▶ Data
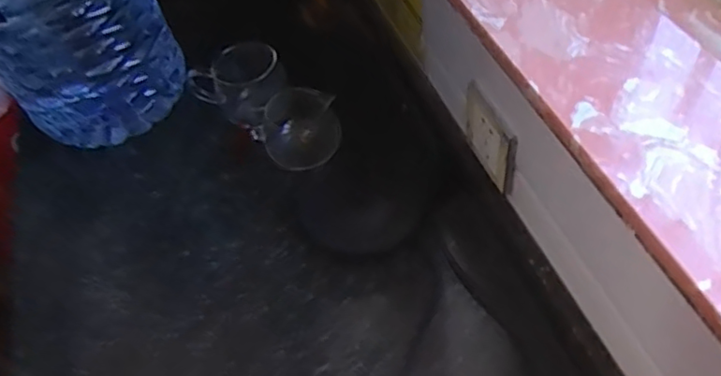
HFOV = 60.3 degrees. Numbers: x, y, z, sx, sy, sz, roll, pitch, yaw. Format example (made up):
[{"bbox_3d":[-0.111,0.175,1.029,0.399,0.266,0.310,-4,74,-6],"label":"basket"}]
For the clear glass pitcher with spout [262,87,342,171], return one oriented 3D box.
[{"bbox_3d":[-0.078,-0.078,0.791,0.094,0.088,0.083,15,55,18],"label":"clear glass pitcher with spout"}]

▶ The task
All of the preceding material should be output verbatim, with the pictures excluded.

▶ Reply
HFOV = 60.3 degrees. Numbers: x, y, z, sx, sy, sz, roll, pitch, yaw. Format example (made up):
[{"bbox_3d":[-0.111,0.175,1.029,0.399,0.266,0.310,-4,74,-6],"label":"basket"}]
For the clear glass pitcher with spout [262,87,342,171], return one oriented 3D box.
[{"bbox_3d":[-0.078,-0.078,0.791,0.094,0.088,0.083,15,55,18],"label":"clear glass pitcher with spout"}]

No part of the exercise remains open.